I felt groggy and blue when I woke up today, but I've spent the day writing, listening to more podcasts, doing washing, reading, keeping myself busy.

21:35 now, and I actually feel better. Maybe it's a temporary abatement, but I'm hoping the worst of the storm has passed.

Here's what I want to take from this, because I think meaning gets to be what we choose it to be. I want to take from this that I am making incredible progress. This time five years ago I would simply have been the storm, destroying everything in my path, raging, tearing apart my heart. This time a few months ago I would have collapsed in front of the storm and let it crash around me, then reached for the whisky to fill up my body so there was nothing left dry enough for the winds to wreck.

Yet last night I stood up, unsteadily, I argued, quietly, and at no point did I entirely give up. The storm did win yesterday, and this morning, but I think I tempered it somewhat.

And I was present enough to really hear that negative voice, to pay attention, to remember what it said. And so much of what it said was outright lies, or exaggeration, or really skewed logic.
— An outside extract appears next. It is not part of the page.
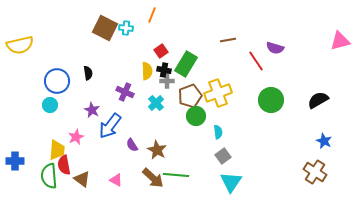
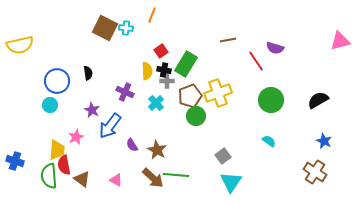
cyan semicircle at (218, 132): moved 51 px right, 9 px down; rotated 48 degrees counterclockwise
blue cross at (15, 161): rotated 18 degrees clockwise
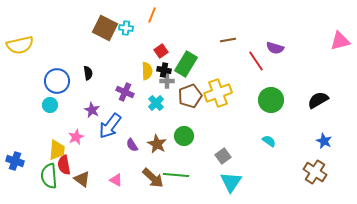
green circle at (196, 116): moved 12 px left, 20 px down
brown star at (157, 150): moved 6 px up
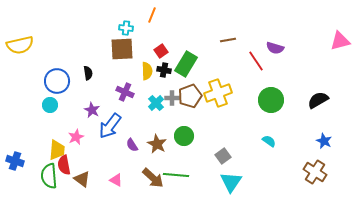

None of it stands up to scrutiny. It's loud, furious, but devoid of meaning.

There are grains of truth within it, often -- like last night, in that eventually I would like for my writing to be more outward focused, for me to take more risks -- but that grain is so buried in layers of bile and hatred that all it does is cause me harm.

Which of course is the point. The voice doesn't care about the truth, it just uses a touch of it to trick me into swallowing the bile, because that makes me sick and stops me writing. And the voice doesn't want me to write, it wants me small and meek and safe. It's the voice, in fact, that causes my writing to be inward looking, because it's hard to plan for anything else when you've got negative crap yelled at you day and night.

So good try, depression, but try harder. I'm not going anywhere yet.